Austin Is Still Weird, or At Least Weirdly Beautiful
For whatever reason(s), Austin, TX has drawn me and my husband softly into its deeply saturated clutches for a good handful of our birthday celebrations over the past decade — usually when one of us has lost a bit of themselves, as though we are retracing our steps to find it, and ATX is the first obvious place to look. 2017 was my turn, celebrating my 31st year.
I grew up in a small Texas town near the Oklahoma border where you’re taught to say “yes ma’am, no ma’am” and folks don’t ask if you go to church so much as where. So to say that Austin was very weird indeed during my first visit isn’t so much a reflection of the city as my own limited experience in 2007. Flash forward ten years and numerous visits, the city certainly has lost a significant amount of the kooky charm that it held for me all those years ago.
Which begs the question: has Austin truly become less weird? To find my answer, I looked in the most Austin-y places I could ferret out. And what I found was truly remarkable. It seems that Austin and I have both grown up over the past ten years — which perhaps means neither of us is a weird as we used to be, but there is still a distinctly Austin-branded oddness that I have continually journeyed to year after year.
Even if the city is less mind bendingly strange as it once was to me, it is the people that keep calling me back into their midst.
It is the owner of the darkened mid-suburb massage studio with amethyst mats and spiritual healing; suntanned, hair casually pulled back with a few ringlets falling forward, she greets you in a soft voice that promises peace and relaxation for the next 75 minutes. (Zen Blend)
It is the bartender at the watering hole -slash- performance space with an indoor projector flashing vintage Kurt Russell flicks. Her curves are femininely draped in a floral dress and lacy half apron, micro bangs perfectly unstyled as she promotes a truly disturbing gin that tastes of potpourri. But it’s local gin damn it and she’s Austin all the way. (Butterfly Bar)
It is the server with a hard part and curls at the French bistro in the newly gentrified East neighborhood who clearly does not give a fuck about your iced tea refill. (Blue Dahlia)
It is the senior lesbian hippy with waving grey locks down to her waist clad head to toe in denim who two steps to classic country music, couldn’t care less about botox, and leans on your knee to tell you that you have beautiful hair. (C’Boys)
And it is Butterfly Joe, a veteran and tent vendor on South Congress whose childlike passion for preserving his beautiful creatures as art shines through an appearance that can only be described as weathered.

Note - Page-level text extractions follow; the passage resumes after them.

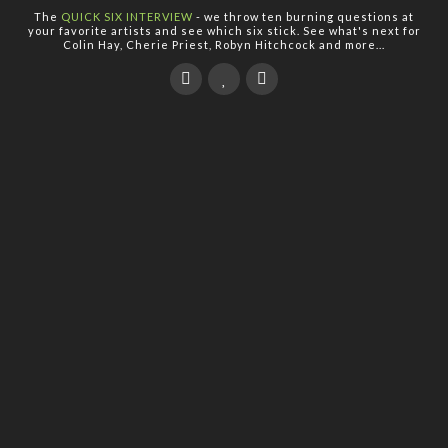
The
QUICK SIX INTERVIEW
- we throw ten burning questions at
your favorite artists and see which six stick. See what's next for
Colin Hay, Cherie Priest, Robyn Hitchcock and more...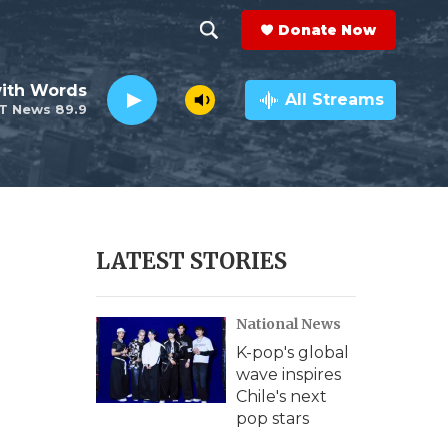
Donate Now
S
S
e
h
ith Words
a
All Streams
T News 89.9
r
o
c
h
w
Q
u
S
e
r
e
LATEST STORIES
y
a
National News
r
K-pop's global
c
wave inspires
Chile's next
h
pop stars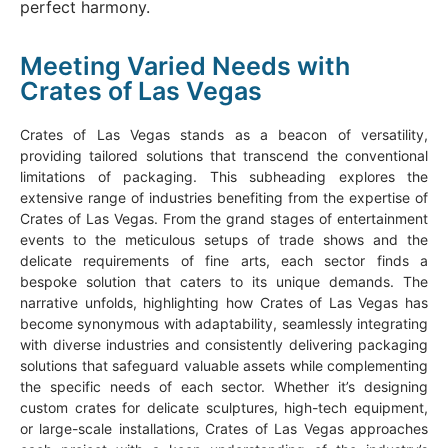
perfect harmony.
Meeting Varied Needs with
Crates of Las Vegas
Crates of Las Vegas stands as a beacon of versatility,
providing tailored solutions that transcend the conventional
limitations of packaging. This subheading explores the
extensive range of industries benefiting from the expertise of
Crates of Las Vegas. From the grand stages of entertainment
events to the meticulous setups of trade shows and the
delicate requirements of fine arts, each sector finds a
bespoke solution that caters to its unique demands. The
narrative unfolds, highlighting how Crates of Las Vegas has
become synonymous with adaptability, seamlessly integrating
with diverse industries and consistently delivering packaging
solutions that safeguard valuable assets while complementing
the specific needs of each sector. Whether it’s designing
custom crates for delicate sculptures, high-tech equipment,
or large-scale installations, Crates of Las Vegas approaches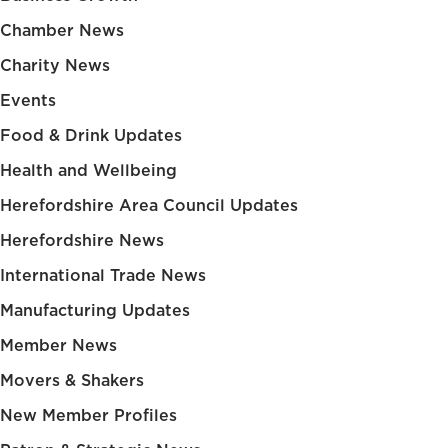
Chamber News
Charity News
Events
Food & Drink Updates
Health and Wellbeing
Herefordshire Area Council Updates
Herefordshire News
International Trade News
Manufacturing Updates
Member News
Movers & Shakers
New Member Profiles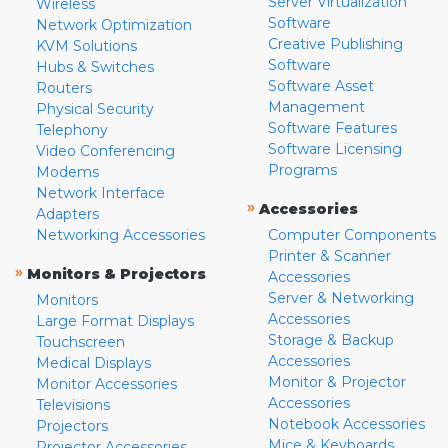
Server Virtualization
Wireless
Software
Network Optimization
Creative Publishing
KVM Solutions
Software
Hubs & Switches
Software Asset
Routers
Management
Physical Security
Software Features
Telephony
Software Licensing
Video Conferencing
Programs
Modems
Network Interface
»
Accessories
Adapters
Networking Accessories
Computer Components
Printer & Scanner
»
Monitors & Projectors
Accessories
Server & Networking
Monitors
Accessories
Large Format Displays
Storage & Backup
Touchscreen
Accessories
Medical Displays
Monitor & Projector
Monitor Accessories
Accessories
Televisions
Notebook Accessories
Projectors
Mice & Keyboards
Projector Accessories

He gives you a hand-written index card that proudly proclaims the genus, species, and native origin of your new specimen. Whatever the state of his corporeal form, his soul radiates pure joy.
In an age where we carry little universes in our pockets, tourist spots like 6th Street and the Graffiti Park have been reduced to nothing more than a photo opp. But, get away from the “Keep Austin Weird” shirts and drunken bachelorette parties, and Austin no longer feels like a hackneyed theme park version of itself. The people are still ernest, the businesses cooky, and most of all the spirit still truly, genuinely, unflinchingly Weird.